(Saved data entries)

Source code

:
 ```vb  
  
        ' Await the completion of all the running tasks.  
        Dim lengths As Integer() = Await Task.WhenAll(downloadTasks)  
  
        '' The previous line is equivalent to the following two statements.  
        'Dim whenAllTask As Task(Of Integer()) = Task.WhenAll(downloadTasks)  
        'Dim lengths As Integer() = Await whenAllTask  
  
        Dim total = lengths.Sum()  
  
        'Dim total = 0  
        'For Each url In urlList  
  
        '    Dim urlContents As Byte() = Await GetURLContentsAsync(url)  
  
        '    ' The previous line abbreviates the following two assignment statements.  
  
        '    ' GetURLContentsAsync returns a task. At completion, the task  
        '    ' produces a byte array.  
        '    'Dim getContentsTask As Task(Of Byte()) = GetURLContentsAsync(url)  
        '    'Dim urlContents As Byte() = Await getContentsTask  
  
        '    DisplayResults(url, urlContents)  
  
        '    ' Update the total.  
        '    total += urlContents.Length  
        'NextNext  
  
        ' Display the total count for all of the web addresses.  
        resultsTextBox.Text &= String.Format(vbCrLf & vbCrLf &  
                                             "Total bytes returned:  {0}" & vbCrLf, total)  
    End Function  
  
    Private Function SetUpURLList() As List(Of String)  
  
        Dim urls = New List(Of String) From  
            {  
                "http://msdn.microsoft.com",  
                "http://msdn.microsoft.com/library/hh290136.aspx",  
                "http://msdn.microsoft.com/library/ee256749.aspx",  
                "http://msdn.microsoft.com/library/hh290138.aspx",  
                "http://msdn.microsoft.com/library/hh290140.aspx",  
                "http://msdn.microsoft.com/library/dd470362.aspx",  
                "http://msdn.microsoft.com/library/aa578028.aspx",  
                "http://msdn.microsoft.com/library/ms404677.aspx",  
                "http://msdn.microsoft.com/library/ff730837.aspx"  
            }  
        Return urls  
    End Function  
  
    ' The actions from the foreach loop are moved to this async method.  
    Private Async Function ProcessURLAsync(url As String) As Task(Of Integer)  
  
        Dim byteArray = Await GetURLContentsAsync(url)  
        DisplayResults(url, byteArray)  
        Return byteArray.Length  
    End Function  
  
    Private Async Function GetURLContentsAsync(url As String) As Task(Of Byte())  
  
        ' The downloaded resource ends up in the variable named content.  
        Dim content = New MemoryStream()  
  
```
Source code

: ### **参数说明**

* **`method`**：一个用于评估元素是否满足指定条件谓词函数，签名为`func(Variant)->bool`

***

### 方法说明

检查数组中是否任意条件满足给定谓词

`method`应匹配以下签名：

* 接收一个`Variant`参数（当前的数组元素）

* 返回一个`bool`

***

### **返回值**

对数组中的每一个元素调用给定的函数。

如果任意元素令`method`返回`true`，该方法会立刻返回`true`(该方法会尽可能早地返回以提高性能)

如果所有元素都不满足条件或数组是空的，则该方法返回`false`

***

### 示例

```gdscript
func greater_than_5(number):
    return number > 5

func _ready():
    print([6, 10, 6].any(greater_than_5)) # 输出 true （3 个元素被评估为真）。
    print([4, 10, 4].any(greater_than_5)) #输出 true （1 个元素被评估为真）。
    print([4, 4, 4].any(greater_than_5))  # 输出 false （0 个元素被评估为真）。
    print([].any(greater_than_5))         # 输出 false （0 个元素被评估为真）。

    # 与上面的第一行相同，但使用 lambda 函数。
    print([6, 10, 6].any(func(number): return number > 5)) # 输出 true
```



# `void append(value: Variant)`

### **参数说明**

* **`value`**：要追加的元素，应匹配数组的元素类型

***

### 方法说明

▸ **REQUIREMENT**
Take from the entries every line that has the string "method".

▸ **ANSWER TO THE PROBLEM**
    ' The actions from the foreach loop are moved to this async method.  
* **`method`**：一个用于评估元素是否满足指定条件谓词函数，签名为`func(Variant)->bool`
`method`应匹配以下签名：
如果任意元素令`method`返回`true`，该方法会立刻返回`true`(该方法会尽可能早地返回以提高性能)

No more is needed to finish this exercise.